— WHAT YOU SHOULD DO —
Find each line in the listing below that contains the word "this" and copy those lines out in full.

— MATERIAL FOR THE TASK —
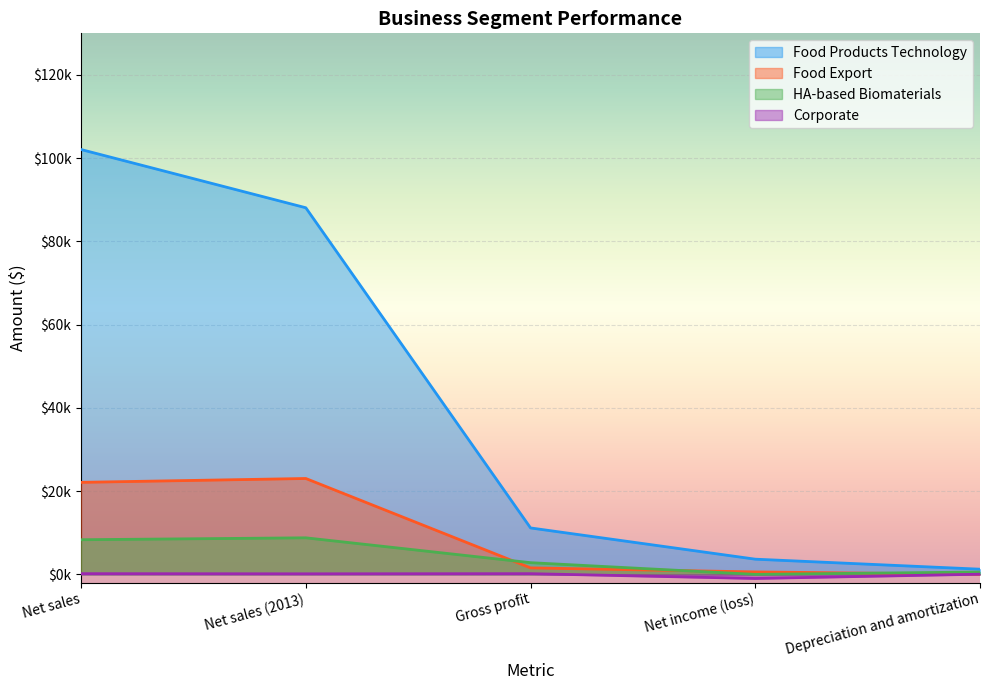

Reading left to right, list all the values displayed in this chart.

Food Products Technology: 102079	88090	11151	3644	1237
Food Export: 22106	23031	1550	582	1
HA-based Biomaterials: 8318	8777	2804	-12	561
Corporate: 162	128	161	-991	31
--
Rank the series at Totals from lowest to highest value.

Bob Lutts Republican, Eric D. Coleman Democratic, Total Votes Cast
--
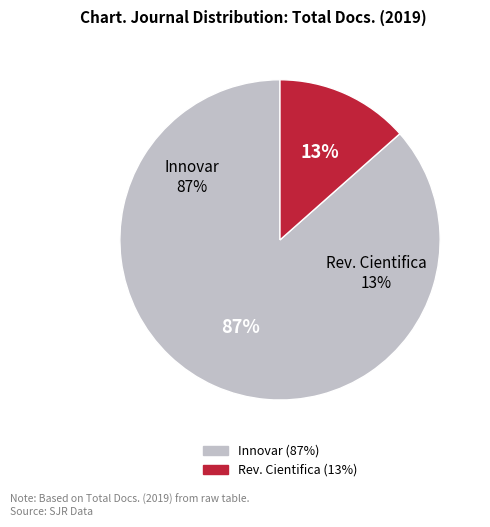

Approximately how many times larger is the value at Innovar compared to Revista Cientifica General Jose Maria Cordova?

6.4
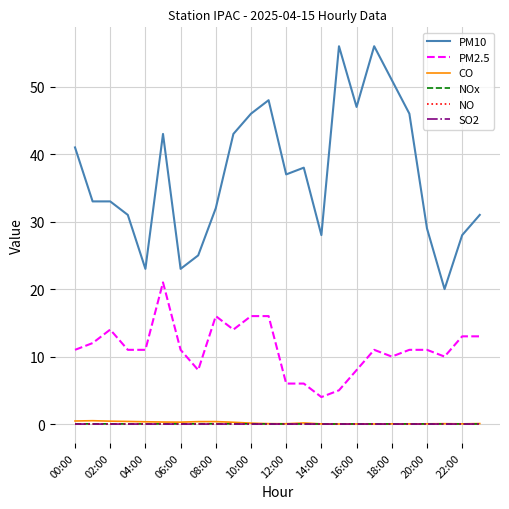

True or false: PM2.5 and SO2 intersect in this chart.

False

— YOUR SOLUTION —
Reading left to right, list all the values displayed in this chart.
True or false: PM2.5 and SO2 intersect in this chart.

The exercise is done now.